In fact, the German and European inflation outlook is highly affected by two opposing drivers. Lower-than-expected energy prices due to the warm winter weather could, if they remain at current levels, push down headline inflation faster than recent forecasts suggest. On the other hand, there is still significant pipeline pressure stemming from energy and commodity inflation pass-through. For example, many households will only face the sharp gas and electricity price increases this month. Also, despite some recent weakening, companies’ selling price expectations are still high, suggesting that the pass-through of higher production costs is not over, yet. Also, the ongoing war and new price negotiations in the agricultural sector are likely to keep food price inflation high. Finally, the downside of government support schemes is that they could extend inflationary pressures, though at a lower level. The risk is high that what started as supply-driven inflation could morph into demand-driven inflation. And not only in Germany.

All of this means that it is a safe bet to claim that German headline inflation has seen the peak and double-digit inflation rates are over, but the pace and size of the inflation retreat over the course of the new year remain highly uncertain. For now, we expect German inflation to come in at around 5.5% for the entire year 2023 but unfortunately, the lessons of the last two years have taught us that new revisions could be in the offing.
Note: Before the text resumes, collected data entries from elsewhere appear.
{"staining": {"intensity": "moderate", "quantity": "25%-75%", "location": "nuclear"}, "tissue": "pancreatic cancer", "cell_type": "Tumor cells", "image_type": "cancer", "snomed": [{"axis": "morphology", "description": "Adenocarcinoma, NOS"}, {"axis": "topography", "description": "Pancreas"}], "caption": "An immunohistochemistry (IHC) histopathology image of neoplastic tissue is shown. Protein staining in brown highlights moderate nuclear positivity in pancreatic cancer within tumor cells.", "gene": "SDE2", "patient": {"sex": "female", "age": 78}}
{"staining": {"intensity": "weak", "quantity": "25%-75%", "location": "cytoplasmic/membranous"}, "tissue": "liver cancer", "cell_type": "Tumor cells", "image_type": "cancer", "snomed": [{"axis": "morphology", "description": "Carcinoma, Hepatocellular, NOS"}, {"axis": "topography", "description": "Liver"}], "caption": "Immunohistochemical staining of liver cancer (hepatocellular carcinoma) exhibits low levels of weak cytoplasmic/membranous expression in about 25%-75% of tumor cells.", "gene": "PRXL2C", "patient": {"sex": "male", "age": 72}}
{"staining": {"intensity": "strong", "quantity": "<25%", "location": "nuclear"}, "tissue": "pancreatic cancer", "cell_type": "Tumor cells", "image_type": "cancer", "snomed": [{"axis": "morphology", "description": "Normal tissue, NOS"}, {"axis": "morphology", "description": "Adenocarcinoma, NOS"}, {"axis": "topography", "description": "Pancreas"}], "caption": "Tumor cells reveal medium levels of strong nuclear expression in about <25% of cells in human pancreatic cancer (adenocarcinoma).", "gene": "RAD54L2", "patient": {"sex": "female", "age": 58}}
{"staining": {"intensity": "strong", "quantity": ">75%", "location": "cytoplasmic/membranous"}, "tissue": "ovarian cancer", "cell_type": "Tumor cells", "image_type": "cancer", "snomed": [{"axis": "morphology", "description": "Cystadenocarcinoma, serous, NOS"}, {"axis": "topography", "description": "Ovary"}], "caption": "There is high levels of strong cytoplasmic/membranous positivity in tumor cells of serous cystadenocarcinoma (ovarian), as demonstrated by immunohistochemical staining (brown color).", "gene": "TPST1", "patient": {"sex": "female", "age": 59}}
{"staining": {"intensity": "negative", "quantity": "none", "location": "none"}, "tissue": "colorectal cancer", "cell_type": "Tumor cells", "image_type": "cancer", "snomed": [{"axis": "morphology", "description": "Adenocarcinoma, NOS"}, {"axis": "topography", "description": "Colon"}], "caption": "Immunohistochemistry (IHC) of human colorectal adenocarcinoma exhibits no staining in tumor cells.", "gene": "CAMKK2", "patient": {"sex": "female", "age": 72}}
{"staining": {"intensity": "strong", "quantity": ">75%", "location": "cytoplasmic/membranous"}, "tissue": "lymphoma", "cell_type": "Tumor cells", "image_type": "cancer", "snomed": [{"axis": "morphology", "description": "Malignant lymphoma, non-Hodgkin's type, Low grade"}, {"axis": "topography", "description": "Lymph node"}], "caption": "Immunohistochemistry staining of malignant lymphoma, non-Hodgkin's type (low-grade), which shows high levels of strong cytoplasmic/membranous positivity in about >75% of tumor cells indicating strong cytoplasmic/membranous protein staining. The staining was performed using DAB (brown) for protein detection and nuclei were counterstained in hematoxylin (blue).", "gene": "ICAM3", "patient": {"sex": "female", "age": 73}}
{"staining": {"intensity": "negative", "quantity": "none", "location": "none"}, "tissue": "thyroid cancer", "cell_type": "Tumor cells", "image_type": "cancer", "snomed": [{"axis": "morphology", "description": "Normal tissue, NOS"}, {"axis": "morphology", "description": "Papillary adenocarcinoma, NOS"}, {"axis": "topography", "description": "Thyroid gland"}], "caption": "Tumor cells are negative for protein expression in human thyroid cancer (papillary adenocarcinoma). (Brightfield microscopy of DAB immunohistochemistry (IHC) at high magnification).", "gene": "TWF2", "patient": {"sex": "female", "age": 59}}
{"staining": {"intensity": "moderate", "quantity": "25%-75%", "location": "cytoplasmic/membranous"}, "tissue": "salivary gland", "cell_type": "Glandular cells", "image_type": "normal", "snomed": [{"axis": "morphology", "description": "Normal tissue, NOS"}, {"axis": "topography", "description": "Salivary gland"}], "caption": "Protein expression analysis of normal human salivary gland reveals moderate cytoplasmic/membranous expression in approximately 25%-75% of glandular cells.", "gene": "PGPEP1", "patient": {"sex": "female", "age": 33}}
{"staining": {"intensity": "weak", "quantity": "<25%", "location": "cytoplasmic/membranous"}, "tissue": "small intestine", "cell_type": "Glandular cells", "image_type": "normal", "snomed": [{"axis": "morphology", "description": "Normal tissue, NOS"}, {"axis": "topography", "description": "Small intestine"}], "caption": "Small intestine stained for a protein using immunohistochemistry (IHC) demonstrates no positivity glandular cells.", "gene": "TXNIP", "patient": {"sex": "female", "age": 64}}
ECB to focus on core inflation

For the ECB, today’s drop in German headline inflation shows how slow and gradual the disinflationary process in the eurozone will be. It also shows that headline inflation is currently not the best inflation tracker. Therefore, even if last week’s Q&A session left more questions than answers, the ECB’s intention is clear: focus on core inflation and core inflation projections. As long as core inflation remains stubbornly high, the ECB will continue hiking rates and will not for a single second consider future rate cuts. A 50bp rate hike at the March meeting has been pre-announced and looks like a done deal. Beyond the March meeting, the ECB seems to enter a new game in which further rate hikes will not necessarily get the same support from the Governing Council as hiking deep into restrictive territory increases the risk of adverse effects on the economy. The main question beyond the March meeting will be whether the ECB will wait to see the impact of its tightening on the economy or whether it will continue hiking until core inflation starts to substantially come down. In the former case, the ECB could consider a pause in its rate hike cycle and hike again at the June meeting. The latter would see continuous meeting-by-meeting hikes, possibly at a smaller size of 25bp.